§ **Work item**: In the records, find every line with the word "pixels" and copy it out.

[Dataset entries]
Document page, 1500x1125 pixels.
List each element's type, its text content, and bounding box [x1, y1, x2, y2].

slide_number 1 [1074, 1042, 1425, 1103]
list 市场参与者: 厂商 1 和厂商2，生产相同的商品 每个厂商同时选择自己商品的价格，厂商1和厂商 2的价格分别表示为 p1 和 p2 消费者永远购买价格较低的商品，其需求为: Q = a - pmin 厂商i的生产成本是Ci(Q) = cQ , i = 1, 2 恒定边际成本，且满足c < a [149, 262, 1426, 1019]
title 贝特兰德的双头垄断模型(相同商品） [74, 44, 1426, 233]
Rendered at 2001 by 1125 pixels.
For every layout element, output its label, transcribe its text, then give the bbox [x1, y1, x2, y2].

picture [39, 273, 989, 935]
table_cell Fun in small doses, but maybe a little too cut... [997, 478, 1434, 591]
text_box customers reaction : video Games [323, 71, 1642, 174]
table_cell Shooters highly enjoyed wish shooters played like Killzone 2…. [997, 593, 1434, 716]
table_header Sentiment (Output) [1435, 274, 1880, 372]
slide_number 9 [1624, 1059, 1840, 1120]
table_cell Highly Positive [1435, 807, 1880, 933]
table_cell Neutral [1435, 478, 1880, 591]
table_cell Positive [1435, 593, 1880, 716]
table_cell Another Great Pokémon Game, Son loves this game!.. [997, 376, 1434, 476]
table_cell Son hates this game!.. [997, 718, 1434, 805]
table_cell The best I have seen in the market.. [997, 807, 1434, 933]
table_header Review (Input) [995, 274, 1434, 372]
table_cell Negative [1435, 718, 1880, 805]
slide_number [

§ **Completed task**:
Document page, 1500x1125 pixels.
Rendered at 2001 by 1125 pixels.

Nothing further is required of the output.